Dad also liked Jefferson, Franklin of course, and that renegade Thomas Paine, but it was his admiration for Benedict Arnold that showed me the significance of perspective.

I learned that Arnold had been a good man and a great soldier. That he was successful, badly wounded, in command again, defamed, cheated of promotion and then, frustrated and embittered beyond what it takes for a book character to become a misanthropic hermit, he changed sides in the Revolutionary War. But most of all I learned that, if the British had vanquished the upstart American settlers, Benedict Arnold would have been a hero of that conflict instead of becoming an archetype for traitor.

It was all a matter of point of view. Called POV nowadays. You choose your side, and you fight to win. If your side prevails you’re a hero. If your side loses, especially if it was a side you switched to, you might be reviled.
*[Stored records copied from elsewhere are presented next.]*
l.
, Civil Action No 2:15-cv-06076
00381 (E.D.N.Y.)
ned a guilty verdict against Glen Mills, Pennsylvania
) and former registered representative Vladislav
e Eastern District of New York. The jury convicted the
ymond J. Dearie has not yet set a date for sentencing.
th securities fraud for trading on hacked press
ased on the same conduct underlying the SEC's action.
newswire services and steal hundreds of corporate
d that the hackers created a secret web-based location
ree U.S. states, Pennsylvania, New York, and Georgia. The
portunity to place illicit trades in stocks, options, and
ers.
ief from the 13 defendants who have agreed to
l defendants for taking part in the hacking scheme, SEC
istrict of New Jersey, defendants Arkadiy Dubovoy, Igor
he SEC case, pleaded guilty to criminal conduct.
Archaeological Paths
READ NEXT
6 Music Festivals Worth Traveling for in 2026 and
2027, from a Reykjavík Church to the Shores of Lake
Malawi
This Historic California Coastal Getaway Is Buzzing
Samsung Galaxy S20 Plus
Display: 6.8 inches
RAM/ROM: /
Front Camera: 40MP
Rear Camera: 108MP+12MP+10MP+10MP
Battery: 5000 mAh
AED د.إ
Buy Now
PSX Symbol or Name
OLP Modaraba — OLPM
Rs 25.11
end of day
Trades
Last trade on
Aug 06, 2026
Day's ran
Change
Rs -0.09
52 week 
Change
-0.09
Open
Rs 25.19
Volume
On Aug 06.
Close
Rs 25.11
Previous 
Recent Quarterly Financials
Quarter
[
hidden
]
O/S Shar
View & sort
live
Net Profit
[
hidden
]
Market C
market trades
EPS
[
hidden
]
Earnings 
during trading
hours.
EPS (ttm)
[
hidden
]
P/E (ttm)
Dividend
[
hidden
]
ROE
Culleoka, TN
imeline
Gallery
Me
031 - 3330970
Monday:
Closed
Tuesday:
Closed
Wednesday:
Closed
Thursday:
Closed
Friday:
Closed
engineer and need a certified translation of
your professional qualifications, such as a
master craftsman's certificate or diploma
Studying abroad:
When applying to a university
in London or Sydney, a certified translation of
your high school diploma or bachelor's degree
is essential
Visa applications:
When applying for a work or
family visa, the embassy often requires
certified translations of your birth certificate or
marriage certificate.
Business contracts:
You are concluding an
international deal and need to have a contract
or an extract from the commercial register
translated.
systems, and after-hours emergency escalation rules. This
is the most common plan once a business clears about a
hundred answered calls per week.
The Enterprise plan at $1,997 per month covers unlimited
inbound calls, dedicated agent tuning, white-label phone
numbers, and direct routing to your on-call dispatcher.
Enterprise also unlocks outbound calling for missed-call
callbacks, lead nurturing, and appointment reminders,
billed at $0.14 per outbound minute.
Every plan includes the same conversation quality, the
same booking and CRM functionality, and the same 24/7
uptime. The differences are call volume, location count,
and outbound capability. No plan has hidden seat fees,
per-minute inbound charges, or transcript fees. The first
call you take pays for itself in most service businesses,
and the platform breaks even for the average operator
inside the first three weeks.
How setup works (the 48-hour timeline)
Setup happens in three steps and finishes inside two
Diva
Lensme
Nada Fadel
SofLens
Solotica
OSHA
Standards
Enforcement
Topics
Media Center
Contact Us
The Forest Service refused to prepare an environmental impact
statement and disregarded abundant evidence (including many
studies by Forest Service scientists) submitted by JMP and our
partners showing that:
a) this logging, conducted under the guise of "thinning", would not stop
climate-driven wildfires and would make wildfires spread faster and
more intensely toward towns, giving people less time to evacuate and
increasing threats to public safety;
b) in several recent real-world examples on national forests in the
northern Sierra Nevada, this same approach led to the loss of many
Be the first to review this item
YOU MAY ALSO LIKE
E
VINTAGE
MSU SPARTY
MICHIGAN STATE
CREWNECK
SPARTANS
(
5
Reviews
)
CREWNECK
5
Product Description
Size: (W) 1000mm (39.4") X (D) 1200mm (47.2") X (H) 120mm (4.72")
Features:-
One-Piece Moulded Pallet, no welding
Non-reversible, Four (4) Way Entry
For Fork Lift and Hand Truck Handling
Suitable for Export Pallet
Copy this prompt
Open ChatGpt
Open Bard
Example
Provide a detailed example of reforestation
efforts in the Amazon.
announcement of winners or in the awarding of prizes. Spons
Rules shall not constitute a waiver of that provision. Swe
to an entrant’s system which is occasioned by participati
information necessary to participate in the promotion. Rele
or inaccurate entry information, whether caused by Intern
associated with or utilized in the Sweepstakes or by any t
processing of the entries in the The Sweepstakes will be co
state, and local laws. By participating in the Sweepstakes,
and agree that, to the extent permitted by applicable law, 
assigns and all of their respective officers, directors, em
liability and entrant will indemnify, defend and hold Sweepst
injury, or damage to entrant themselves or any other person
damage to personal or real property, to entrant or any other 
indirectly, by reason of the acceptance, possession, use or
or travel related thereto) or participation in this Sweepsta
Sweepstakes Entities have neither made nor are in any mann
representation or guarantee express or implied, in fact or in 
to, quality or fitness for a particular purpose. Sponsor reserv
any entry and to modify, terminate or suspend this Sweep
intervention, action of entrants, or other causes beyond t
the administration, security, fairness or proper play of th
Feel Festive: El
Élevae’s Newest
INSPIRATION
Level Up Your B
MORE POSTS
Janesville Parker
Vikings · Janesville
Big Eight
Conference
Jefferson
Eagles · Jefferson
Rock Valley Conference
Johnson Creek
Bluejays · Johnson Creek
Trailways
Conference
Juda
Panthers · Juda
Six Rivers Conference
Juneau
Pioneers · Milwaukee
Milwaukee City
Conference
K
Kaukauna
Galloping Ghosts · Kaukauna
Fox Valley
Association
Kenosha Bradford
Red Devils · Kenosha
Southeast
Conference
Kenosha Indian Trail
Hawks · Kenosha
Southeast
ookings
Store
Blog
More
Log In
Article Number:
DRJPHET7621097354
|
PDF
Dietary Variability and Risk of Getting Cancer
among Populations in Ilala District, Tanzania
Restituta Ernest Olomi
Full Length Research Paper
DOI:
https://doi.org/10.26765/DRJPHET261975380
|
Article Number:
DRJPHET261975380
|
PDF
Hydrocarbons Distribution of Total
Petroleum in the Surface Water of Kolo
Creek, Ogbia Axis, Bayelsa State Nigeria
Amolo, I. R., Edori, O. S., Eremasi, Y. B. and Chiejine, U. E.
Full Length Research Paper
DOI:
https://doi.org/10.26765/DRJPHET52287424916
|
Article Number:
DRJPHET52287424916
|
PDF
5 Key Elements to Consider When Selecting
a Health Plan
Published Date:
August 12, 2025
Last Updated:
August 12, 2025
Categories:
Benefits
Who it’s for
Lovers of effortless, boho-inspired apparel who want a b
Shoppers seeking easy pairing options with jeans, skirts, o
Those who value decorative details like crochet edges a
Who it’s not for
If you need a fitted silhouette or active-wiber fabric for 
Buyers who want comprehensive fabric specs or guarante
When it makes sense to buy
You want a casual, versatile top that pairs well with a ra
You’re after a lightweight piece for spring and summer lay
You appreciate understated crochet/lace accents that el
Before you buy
So, yes, it’s best to choose correctly for yourself and not switch. But then again, Ben Franklin was attacked about his French connections, and he never wavered. Plenty of good people have gotten bad press. Your best protection is to choose honestly and try to ignore the gossip.

Dad’s book choices were never what I would have selected and usually something I enjoyed. Sometimes they were as inspirational as he. The following year it was Carson’s The Sea Around Us.